Recorded information —
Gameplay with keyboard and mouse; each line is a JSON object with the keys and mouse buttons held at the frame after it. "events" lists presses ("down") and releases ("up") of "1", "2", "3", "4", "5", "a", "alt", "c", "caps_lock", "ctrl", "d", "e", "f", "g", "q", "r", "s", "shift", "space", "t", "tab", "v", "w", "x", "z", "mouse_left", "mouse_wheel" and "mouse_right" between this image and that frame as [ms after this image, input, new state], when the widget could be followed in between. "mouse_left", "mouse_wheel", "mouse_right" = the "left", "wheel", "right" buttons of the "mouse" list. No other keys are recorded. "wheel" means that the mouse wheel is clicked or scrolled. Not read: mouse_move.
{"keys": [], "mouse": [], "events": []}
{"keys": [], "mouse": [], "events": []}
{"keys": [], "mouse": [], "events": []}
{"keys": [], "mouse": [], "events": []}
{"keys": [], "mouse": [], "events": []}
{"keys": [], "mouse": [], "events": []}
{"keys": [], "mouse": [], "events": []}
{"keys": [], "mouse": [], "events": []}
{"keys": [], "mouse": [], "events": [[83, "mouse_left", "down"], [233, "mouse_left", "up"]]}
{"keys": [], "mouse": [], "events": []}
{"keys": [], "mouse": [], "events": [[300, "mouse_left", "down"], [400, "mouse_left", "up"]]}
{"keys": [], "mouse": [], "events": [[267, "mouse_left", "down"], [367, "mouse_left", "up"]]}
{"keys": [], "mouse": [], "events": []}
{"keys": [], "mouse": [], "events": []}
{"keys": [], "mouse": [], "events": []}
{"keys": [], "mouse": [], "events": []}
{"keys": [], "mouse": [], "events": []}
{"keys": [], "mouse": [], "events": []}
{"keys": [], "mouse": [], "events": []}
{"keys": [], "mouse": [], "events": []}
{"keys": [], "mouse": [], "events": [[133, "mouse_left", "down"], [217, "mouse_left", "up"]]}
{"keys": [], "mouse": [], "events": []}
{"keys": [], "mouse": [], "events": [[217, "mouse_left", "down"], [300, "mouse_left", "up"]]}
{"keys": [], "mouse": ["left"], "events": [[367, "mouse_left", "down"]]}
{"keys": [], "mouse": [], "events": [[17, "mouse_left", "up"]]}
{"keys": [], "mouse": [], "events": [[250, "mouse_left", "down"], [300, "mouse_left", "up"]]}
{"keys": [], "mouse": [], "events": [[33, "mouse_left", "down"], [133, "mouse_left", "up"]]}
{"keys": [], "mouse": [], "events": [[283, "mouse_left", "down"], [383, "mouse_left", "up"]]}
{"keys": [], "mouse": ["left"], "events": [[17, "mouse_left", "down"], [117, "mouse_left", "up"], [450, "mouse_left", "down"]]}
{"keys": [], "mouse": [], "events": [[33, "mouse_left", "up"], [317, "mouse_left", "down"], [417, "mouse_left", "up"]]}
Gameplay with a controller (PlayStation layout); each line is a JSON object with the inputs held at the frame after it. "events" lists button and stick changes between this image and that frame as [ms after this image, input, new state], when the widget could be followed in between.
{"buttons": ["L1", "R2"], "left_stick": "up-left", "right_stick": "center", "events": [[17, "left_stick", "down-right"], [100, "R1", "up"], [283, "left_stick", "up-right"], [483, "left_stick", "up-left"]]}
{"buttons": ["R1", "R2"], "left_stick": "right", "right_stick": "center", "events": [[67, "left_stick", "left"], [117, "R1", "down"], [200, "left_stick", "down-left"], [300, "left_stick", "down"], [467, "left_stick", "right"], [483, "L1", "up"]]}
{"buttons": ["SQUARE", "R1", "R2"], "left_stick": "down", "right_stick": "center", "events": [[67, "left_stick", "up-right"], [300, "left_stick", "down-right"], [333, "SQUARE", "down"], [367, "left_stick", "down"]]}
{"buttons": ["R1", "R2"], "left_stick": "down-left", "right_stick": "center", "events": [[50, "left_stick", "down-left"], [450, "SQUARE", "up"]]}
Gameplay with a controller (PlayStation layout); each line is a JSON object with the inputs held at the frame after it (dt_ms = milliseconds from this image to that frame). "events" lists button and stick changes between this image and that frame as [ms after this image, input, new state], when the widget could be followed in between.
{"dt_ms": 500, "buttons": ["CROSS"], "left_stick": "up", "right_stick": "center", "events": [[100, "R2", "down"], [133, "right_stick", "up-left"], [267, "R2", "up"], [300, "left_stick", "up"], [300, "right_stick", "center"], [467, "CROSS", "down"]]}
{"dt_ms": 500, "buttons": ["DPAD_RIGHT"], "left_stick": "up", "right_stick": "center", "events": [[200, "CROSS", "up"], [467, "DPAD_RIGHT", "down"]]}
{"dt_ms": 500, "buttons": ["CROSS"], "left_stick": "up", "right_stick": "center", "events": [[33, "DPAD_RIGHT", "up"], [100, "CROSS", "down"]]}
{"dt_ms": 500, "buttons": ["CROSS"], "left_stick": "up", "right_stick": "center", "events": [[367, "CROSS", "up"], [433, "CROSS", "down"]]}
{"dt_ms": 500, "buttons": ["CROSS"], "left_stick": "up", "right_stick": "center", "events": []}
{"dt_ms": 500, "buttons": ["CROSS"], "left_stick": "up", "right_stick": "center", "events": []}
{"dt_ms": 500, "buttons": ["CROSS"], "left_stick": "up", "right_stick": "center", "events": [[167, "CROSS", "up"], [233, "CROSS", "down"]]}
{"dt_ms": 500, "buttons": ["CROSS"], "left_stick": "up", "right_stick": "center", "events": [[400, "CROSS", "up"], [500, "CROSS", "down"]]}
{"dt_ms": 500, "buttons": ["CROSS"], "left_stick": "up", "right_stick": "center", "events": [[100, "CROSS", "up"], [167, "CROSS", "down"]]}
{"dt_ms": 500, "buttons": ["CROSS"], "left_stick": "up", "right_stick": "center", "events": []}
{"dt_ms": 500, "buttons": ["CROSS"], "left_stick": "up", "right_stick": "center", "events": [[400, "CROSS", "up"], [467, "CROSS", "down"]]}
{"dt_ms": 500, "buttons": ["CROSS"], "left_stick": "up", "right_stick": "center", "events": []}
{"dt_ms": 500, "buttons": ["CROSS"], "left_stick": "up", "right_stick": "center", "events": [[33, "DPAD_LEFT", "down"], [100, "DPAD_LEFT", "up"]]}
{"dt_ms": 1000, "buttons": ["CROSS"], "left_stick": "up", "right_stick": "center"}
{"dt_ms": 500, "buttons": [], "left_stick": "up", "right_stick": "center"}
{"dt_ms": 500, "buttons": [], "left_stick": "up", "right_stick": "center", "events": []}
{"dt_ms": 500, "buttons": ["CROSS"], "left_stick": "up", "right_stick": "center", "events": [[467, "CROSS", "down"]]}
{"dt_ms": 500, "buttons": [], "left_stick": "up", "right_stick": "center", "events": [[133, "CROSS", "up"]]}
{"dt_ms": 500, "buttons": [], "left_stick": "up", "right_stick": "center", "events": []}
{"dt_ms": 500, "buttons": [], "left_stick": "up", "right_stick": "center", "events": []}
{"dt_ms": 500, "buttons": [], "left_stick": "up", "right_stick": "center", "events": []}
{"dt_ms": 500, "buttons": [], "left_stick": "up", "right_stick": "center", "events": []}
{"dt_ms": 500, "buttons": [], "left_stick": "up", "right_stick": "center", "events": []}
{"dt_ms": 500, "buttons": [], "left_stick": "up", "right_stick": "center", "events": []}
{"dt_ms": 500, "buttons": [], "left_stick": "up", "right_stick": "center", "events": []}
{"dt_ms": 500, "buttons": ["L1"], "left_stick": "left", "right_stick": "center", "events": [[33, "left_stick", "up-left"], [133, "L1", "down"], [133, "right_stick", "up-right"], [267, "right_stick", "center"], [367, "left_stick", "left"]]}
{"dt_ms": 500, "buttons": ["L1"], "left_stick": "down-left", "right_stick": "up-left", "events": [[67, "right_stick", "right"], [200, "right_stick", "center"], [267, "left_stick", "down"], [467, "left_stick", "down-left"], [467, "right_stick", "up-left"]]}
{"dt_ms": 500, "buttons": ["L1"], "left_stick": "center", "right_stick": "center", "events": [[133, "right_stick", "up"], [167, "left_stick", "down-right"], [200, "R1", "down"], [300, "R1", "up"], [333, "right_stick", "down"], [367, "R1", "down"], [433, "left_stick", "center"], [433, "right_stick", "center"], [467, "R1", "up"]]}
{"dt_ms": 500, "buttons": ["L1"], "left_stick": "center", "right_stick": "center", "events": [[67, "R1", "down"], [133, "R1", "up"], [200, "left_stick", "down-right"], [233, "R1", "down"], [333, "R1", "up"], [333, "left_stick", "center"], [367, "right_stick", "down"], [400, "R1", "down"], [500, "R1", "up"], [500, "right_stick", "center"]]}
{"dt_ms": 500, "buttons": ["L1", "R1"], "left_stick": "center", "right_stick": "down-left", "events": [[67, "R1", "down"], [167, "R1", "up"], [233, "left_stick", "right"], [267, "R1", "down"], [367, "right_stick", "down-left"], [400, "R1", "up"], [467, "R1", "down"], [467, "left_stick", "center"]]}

Action item — Copy, from the material, each line that holds the string "inputs".

Answer for the task —
Gameplay with a controller (PlayStation layout); each line is a JSON object with the inputs held at the frame after it. "events" lists button and stick changes between this image and that frame as [ms after this image, input, new state], when the widget could be followed in between.
Gameplay with a controller (PlayStation layout); each line is a JSON object with the inputs held at the frame after it (dt_ms = milliseconds from this image to that frame). "events" lists button and stick changes between this image and that frame as [ms after this image, input, new state], when the widget could be followed in between.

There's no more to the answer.